RNNs read mainly step by step. Transformers let tokens directly compare with other tokens through attention:

current token -> attends to relevant tokens -> updated representation

That changed three things:

  • training could be more parallel;
  • long-range relationships became easier to model;
  • scaling parameters, data, and compute became more effective.

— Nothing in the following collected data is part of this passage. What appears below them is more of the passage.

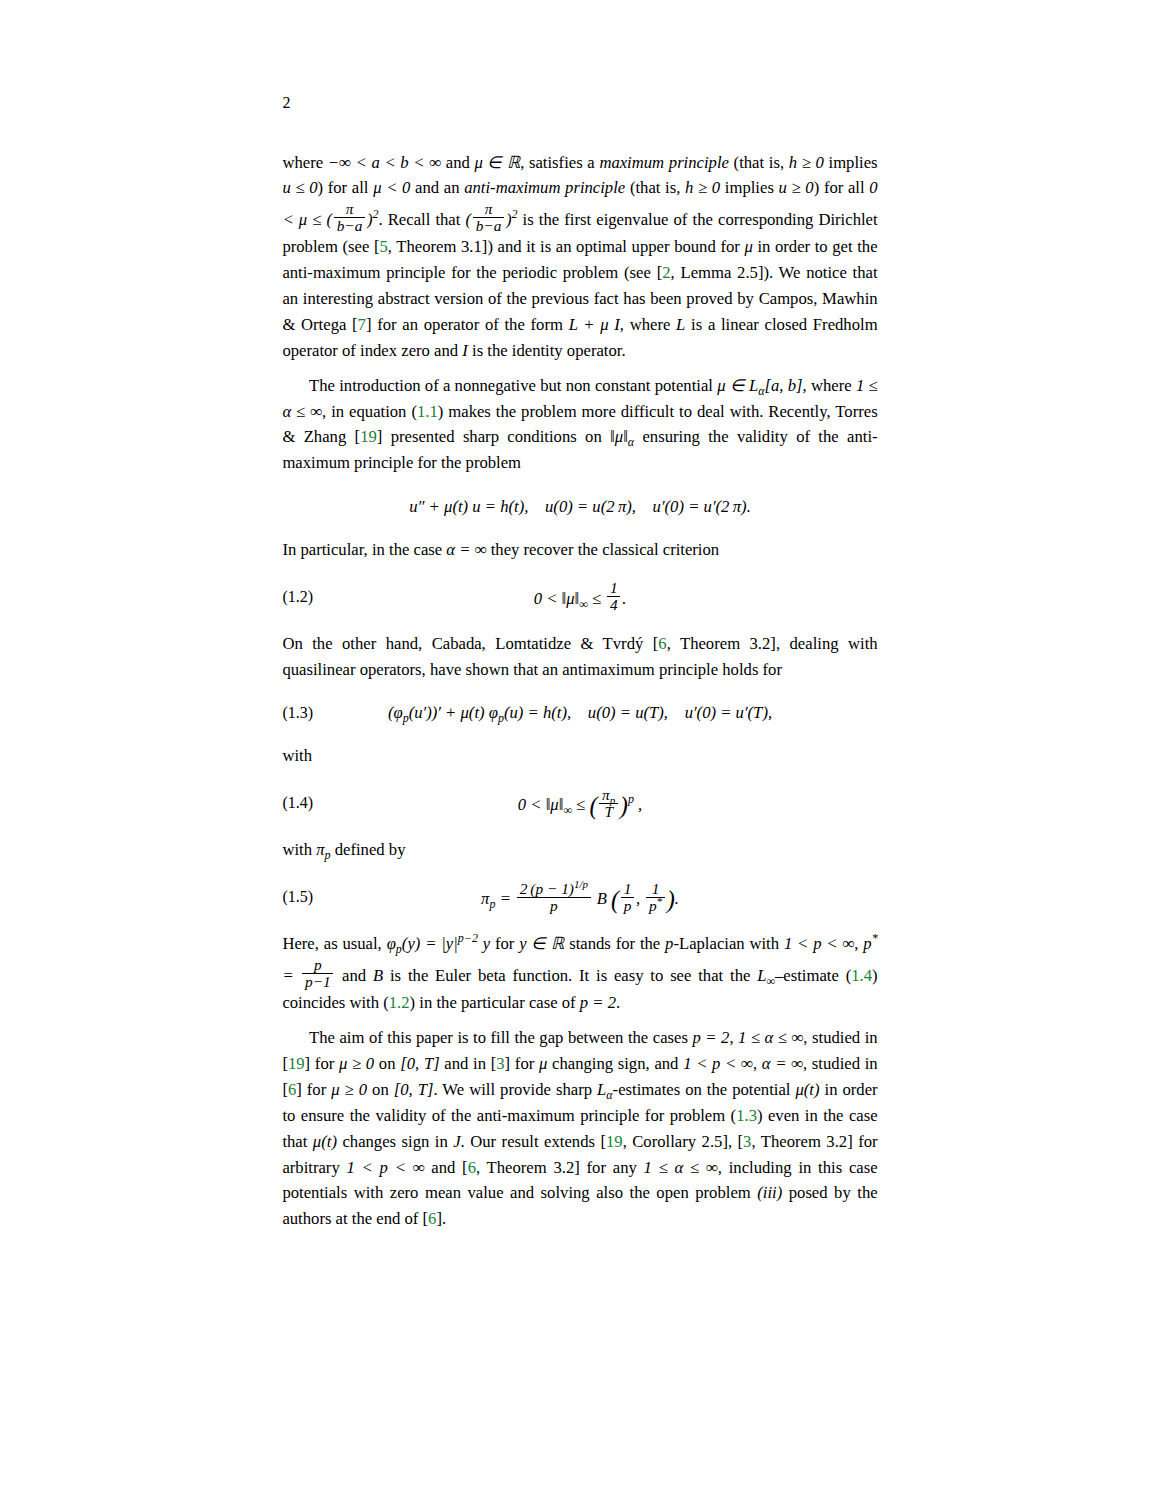2
where −∞ < a < b < ∞ and μ ∈ ℝ, satisfies a maximum principle (that is, h ≥ 0 implies u ≤ 0) for all μ < 0 and an anti-maximum principle (that is, h ≥ 0 implies u ≥ 0) for all 0 < μ ≤ (πb−a)2. Recall that (πb−a)2 is the first eigenvalue of the corresponding Dirichlet problem (see [5, Theorem 3.1]) and it is an optimal upper bound for μ in order to get the anti-maximum principle for the periodic problem (see [2, Lemma 2.5]). We notice that an interesting abstract version of the previous fact has been proved by Campos, Mawhin & Ortega [7] for an operator of the form L + μ I, where L is a linear closed Fredholm operator of index zero and I is the identity operator.
The introduction of a nonnegative but non constant potential μ ∈ Lα[a, b], where 1 ≤ α ≤ ∞, in equation (1.1) makes the problem more difficult to deal with. Recently, Torres & Zhang [19] presented sharp conditions on ‖μ‖α ensuring the validity of the anti-maximum principle for the problem
u″ + μ(t) u = h(t), u(0) = u(2 π), u′(0) = u′(2 π).
In particular, in the case α = ∞ they recover the classical criterion
(1.2) 0 < ‖μ‖∞ ≤ 14.
On the other hand, Cabada, Lomtatidze & Tvrdý [6, Theorem 3.2], dealing with quasilinear operators, have shown that an antimaximum principle holds for
(1.3) (φp(u′))′ + μ(t) φp(u) = h(t), u(0) = u(T), u′(0) = u′(T),
with
(1.4) 0 < ‖μ‖∞ ≤ (πp T)p ,
with πp defined by
(1.5) πp = 2 (p − 1)1/p p B (1 p, 1 p*).
Here, as usual, φp(y) = |y|p−2 y for y ∈ ℝ stands for the p-Laplacian with 1 < p < ∞, p* = pp−1 and B is the Euler beta function. It is easy to see that the L∞–estimate (1.4) coincides with (1.2) in the particular case of p = 2.
The aim of this paper is to fill the gap between the cases p = 2, 1 ≤ α ≤ ∞, studied in [19] for μ ≥ 0 on [0, T] and in [3] for μ changing sign, and 1 < p < ∞, α = ∞, studied in [6] for μ ≥ 0 on [0, T]. We will provide sharp Lα-estimates on the potential μ(t) in order to ensure the validity of the anti-maximum principle for problem (1.3) even in the case that μ(t) changes sign in J. Our result extends [19, Corollary 2.5], [3, Theorem 3.2] for arbitrary 1 < p < ∞ and [6, Theorem 3.2] for any 1 ≤ α ≤ ∞, including in this case potentials with zero mean value and solving also the open problem (iii) posed by the authors at the end of [6].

This is why BERT, GPT, T5, and later LLMs share the Transformer family tree.

Why Scale Was Not Enough

Large-scale pretraining made models broadly capable, but product behavior still needed another layer:

NeedTechnique
follow instructionsinstruction tuning
prefer helpful responsespreference learning / RLHF
use current private knowledgeRAG
perform actionstool calling / Agent loop
reduce unsafe behaviorsafety evaluation and guardrails

This is the key modern distinction:

model capability != model behavior

A model can be powerful and still fail to follow policy, cite evidence, or act safely.

What to Remember

Large models belong to NLP history, but they now exceed a narrow NLP boundary. The same architecture and training ideas are used for text, image, speech, code, video, multimodal QA, RAG, and agents.

The practical lesson is:

  • rules gave control but poor coverage;
  • statistics gave data evidence but short context;
  • neural representations gave semantic space;
  • Transformer made scale practical;
  • alignment, RAG, and tools turned models into systems.

Exercises

  1. Add two sentences to the bigram corpus and observe how suggestions change.
  2. Why does a bigram model fail on long instructions?
  3. Explain why Transformer training is easier to parallelize than RNN training.
  4. Give one example where a model has capability but still needs alignment or RAG.
  5. Pick one of the 15 stages and explain how it still affects today’s LLM applications.